Whether it's a bunch of grapes, or a bunch of spinach, always wash your fruit and veggies and never leave cut vegetables or fruit at room temperature for more than an hour.

Major Nutrients in Spinach

  • Vitamins B1, B2, B6 C & E
  • beta-carotene
  • phosphorus
  • calcium
  • potassium
  • manganese
  • phosphorus
  • zinc
  • iron
  • mega-3 fatty acids
  • complete protein (contains 2 health building amino acids)
  • polyunsaturated fats
  • isoflavones
  • rich in fiber

Main Benefits of Spinach

Vitamin E

Suffer from hay fever?

Studies have shown that people who eat foods rich in vitamin E have 30% lower incidence of hay fever than those whose diets were low in Vitamin E and spinach is rich in this vitamin.

Studies have also shown that getting plenty of Vitamin E, cuts cataract risk by 16%.

B Vitamin

Spinach is an excellent source of folate, a B vitamin which will help you maintain a healthy brain function.

This B vitamin helps keep levels of homocysteine (an amino acid) in check.   This amino acid damages blood vessels and doubles the risk of Alzheimer's disease.

Low levels of the B vitamin folate increase the risk that pre-cancerous cervical cells will turn into actual cancer.

It has been found that many people suffering from depression are deficient in the B vitamin folate. That folic acid can act as an anti-depressant is no secret among scientists.

A growing body of evidence suggests that people with low levels of the B Vitamins folic acid tend to have poorer hearing.

Trying to wean yourself off Cigarettes?

There are some foods that may make it easier to give up smoking by increasing body alkalinity, and spinach is one of them, as well as raisins, figs, almonds and dried lima beans.

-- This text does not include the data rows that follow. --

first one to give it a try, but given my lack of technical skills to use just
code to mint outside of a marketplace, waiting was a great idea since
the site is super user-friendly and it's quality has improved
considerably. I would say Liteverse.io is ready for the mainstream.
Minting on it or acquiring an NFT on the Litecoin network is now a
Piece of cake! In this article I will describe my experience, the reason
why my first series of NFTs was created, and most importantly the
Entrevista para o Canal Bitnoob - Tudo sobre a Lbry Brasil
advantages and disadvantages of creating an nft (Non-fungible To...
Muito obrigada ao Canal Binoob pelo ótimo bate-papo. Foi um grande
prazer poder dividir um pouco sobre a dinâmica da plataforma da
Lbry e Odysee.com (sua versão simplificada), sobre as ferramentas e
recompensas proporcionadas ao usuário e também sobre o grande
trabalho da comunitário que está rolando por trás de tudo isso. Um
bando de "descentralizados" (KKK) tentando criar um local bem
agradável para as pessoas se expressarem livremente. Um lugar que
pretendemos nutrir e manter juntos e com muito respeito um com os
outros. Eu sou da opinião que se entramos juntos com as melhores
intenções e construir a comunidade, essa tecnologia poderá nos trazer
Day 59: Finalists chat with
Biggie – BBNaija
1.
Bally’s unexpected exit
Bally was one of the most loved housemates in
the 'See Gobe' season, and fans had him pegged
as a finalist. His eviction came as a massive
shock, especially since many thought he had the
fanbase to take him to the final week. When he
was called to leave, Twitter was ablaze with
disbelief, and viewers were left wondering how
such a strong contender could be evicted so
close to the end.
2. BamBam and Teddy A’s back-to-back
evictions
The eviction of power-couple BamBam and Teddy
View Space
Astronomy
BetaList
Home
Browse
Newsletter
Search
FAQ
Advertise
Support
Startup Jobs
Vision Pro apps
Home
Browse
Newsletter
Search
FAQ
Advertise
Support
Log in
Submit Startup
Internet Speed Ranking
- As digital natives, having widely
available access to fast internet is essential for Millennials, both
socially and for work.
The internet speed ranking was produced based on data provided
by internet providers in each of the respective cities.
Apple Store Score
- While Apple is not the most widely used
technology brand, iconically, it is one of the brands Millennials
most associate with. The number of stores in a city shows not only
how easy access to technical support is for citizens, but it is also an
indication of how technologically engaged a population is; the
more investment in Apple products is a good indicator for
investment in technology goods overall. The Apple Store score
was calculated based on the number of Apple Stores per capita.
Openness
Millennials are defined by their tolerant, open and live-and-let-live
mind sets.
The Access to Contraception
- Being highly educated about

Magnesium and calcium work together to keep artery walls flexible and spinach is a good source of magnesium, so keep the spinach coming


Researches have found that certain high-oxalate food increases the risk of kidney stones and spinach is the bad boy here, so leave this out of your diet if you are prone to stones.

Beta Carotene

Spinach is rich in beta carotene and studies have shown such carotene boosts immune defenses against both bacterial and viral infections, as well as cancer.

So, make it a point to eat dark green vegetables, the darker they are the more cancer-inhibiting carotenoids they have.

Stomach Ulcers and Spinach

Vegetables such as spinach and beetroot are rich in chemicals that raise levels of nitric oxide in the stomach, and researchers think that higher nitric oxide levels may strengthen the stomach's inner lining so it can better protect itself from digestive acids.

Osteoporosis and Spinach

Spinach contains Vitamin K, an often forgotten vitamin important for preventing fractures.

One study found that taking 45mg of vitamin K a day reduced the rate of spinal fractures by 65% in women with osteoporosis compared to women who didn't supplement.